Echocardiographic findings have the ability to demonstrate pathophysiological changes resulting from myocardial ischemia in earlier phases and are, therefore, more sensitive than clinical results and ECG changes[25]. In this study, we found an important association of suggestive pain in patients with myocardial ischemia on PSE and on MCE.

As regards the echocardiographic findings, a significant presence of resting WMA, greater stress WMI and high ΔWMI were observed in G2. The results associated with overall mortality were resting WMA, positive PSE, and high LVMI. Those associated with endpoints were resting WMA, positive PSE, low EF, high LVMI and ΔWMI. After multivariate analysis, positive PSE remained as an independent predictor of mortality; and positive PSE and low EF, as predictive of MCE. Even patients showing WMA only at rest had an increased risk of MCE and death in this study. This finding is also described in a recent study with 333 patients in which Schlett et al[26] observed that the 2-year cumulative probability of MCE increased in patients with resting WMA with coronary stenosis (relative risk – RR = 62.4%; log-rank p < 0.0001), as well as in those with resting WMA without stenosis (RR = 15%; log-rank p < 0.0001).

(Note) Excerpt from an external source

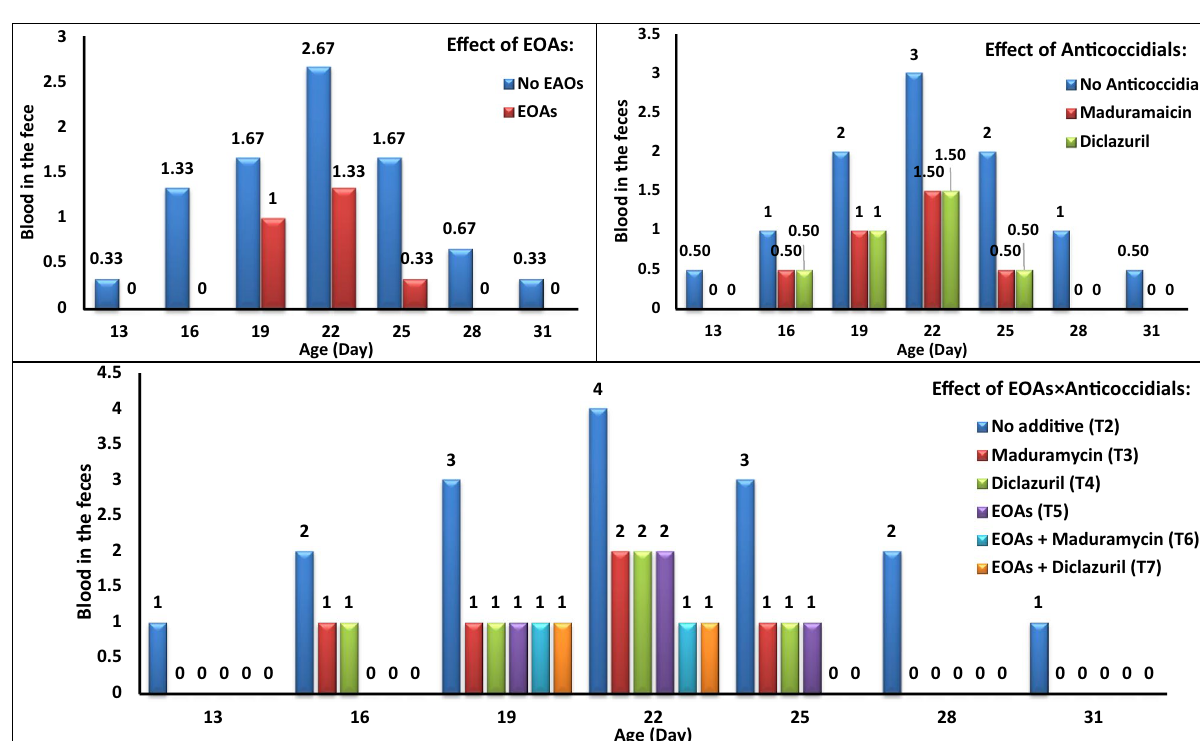
Figure 1. Effect of EOAs and anticoccidials on blood in the feces of broilers infected with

LVMI was also relevant in patients with myocardial ischemia on PSE and multivariate analysis. The risk of MCE was represented by ΔWMI. Our results are consistent with those of a cohort of 5798 patients with known or suspected CAD, which demonstrated that ΔWMI had a significant prognostic value for MCE[27]. ΔWMI is known to be associated not only with a higher risk of adverse events, but also with mortality[27].

In a Spanish cohort of 4004 patients, 16.7% had myocardial ischemia on PSE, and ΔWMI was an independent predictor of mortality and MCE[28] . However, this was not observed in relation to mortality, in our study. This can be explained by the adequate use of medical treatment with drugs that decrease mortality.

Additionally, the univariate analysis demonstrated that a positive PSE was associated with risk of death and MCE, and remained an independent predictor of both after multivariate analysis. Several studies have analyzed the value of PSE as predictive of mortality and MCE[28-31]. This study corroborates the prognostic importance of PSE, already established in the literature.

The use of tests for prognostic purposes is based on the premise that patients identified as having a high risk for adverse events may undergo more invasive interventions aimed at changing the natural history of the disease, thus reducing the risk of events[32,33]. Randomized clinical studies have demonstrated that drug therapies and coronary revascularization may reduce mortality in certain groups of patients[34]. Clinical studies using drug therapy have shown a reduction in the rates of cardiac death and of fatal and non-fatal myocardial infarction[35]. During the study, we observed that a significant proportion of patients with ET positive for myocardial ischemia did not show ischemia on PSE. Three in every four patients with positive ET did not show ischemia on PSE, i.e., approximately 75% of the study patients were better analyzed. Additionally, the 25% with a positive PSE were those who were actually at an increased risk of adverse cardiac events, thus confirming the importance of the prognostic assessment of PSE.

The limitation of this study was the failure to compare the results found in the population with those of the population with an ET negative for myocardial ischemia.

The sample size, follow-up period (approximately 9 years), and the fact that the study was carried out in only one study center are considered favorable factors. The most important contribution of this study was to show that in every four positive ET, only one showed PSE positive for myocardial ischemia, which, in fact, provides a better stratification of this population at a low and intermediate risk for CAD, thus preventing the unnecessary use of invasive tests.

Conclusion

Physical stress echocardiography allows for a more accurate identification of patients at a higher risk of developing adverse cardiac events during the progression of coronary artery disease, thus providing important prognostic information for the clinical practice.